Shatteredallthetimelately · 03/08/2025 21:09

There seems to be a good few gaps in this post that we'll probably never know.

It would take the OP, her DP and the ex to sit round a table and lay their cards out, then somewhere amongst it all will be probably three quarters of the truth.

I think a DNA test would be of more use than a pack of cards..

Summerhut2025 · 03/08/2025 21:52

To be fair if the child was your fiancé’s the ex would more than likely be claiming financial support through him direct or CMS. I think the child has been asking daddy questions and the ex now wants your man to step in and be that ‘daddy’. It’s not his responsibility to do that or to be in her life and if he decides to be then her mother will always be in your lives also, which trust me, you don’t want neither. It’s bad enough dealing with the exes when your man has a biological child with them!
He needs to sever all ties with both of them and move forward with his life with you, if he can’t, don’t marry him.

steff13 · 03/08/2025 22:04

Summerhut2025 · 03/08/2025 21:52

To be fair if the child was your fiancé’s the ex would more than likely be claiming financial support through him direct or CMS. I think the child has been asking daddy questions and the ex now wants your man to step in and be that ‘daddy’. It’s not his responsibility to do that or to be in her life and if he decides to be then her mother will always be in your lives also, which trust me, you don’t want neither. It’s bad enough dealing with the exes when your man has a biological child with them!
He needs to sever all ties with both of them and move forward with his life with you, if he can’t, don’t marry him.

He might be. The OP may not even know. Especially if it's being deducted from his paycheck. Unless she's seen a check stub.

PaddlingSwan · 03/08/2025 22:05

It is a big NO.
There is absolutely no reason, when no biological or any other kind of relationship.
It is very unfair to the child.
She will not remember the relationship between her mother and your future husband, because she was too young.

## QUESTIONS:
• A. Summarize the forum replies in three sentences.
• B. Print the passage of the forum replies starting with "He might be." and going on through "was too young.".
The material that comes next is from a different source.

## RECORD SET:
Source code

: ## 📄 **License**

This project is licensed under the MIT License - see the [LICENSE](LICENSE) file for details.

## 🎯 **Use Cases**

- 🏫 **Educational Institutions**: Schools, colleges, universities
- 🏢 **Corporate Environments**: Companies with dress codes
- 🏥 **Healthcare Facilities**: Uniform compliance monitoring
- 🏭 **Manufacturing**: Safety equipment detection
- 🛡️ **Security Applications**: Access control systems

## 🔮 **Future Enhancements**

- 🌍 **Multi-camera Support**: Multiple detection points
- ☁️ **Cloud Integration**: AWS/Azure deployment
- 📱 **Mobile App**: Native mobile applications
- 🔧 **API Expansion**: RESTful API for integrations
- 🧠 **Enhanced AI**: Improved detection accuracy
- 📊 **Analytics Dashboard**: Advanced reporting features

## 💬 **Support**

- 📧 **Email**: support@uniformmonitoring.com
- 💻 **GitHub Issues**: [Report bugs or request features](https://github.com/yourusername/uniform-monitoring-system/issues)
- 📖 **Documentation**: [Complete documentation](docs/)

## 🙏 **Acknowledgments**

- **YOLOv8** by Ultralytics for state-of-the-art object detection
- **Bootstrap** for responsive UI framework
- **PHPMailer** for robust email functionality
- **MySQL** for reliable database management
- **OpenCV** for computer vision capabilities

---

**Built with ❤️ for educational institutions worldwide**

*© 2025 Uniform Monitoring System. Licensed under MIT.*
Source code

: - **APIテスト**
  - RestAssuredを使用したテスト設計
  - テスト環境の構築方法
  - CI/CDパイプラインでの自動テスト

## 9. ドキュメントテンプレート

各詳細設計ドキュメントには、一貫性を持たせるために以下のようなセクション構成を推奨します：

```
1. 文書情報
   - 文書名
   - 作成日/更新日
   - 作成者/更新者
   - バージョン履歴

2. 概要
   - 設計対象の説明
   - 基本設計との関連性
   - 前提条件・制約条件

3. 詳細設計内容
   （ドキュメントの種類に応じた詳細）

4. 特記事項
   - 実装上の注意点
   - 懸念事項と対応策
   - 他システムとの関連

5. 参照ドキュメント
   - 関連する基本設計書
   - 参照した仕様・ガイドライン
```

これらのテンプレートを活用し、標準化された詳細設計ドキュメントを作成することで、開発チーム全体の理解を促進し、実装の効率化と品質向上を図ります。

## ANSWERS PROVIDED:
• A. One poster says there are gaps in the story and suggests a DNA test would be more useful than everyone laying their cards out. Another argues that if the child were the fiancé's, the ex would likely be claiming support, and says he should sever ties with both of them or the OP shouldn't marry him. A reply notes he might already be paying without the OP knowing, and a final poster calls it a firm no, saying it is unfair to the child, who was too young to remember the relationship.

• B.
He might be. The OP may not even know. Especially if it's being deducted from his paycheck. Unless she's seen a check stub.

PaddlingSwan · 03/08/2025 22:05

It is a big NO.
There is absolutely no reason, when no biological or any other kind of relationship.
It is very unfair to the child.
She will not remember the relationship between her mother and your future husband, because she was too young.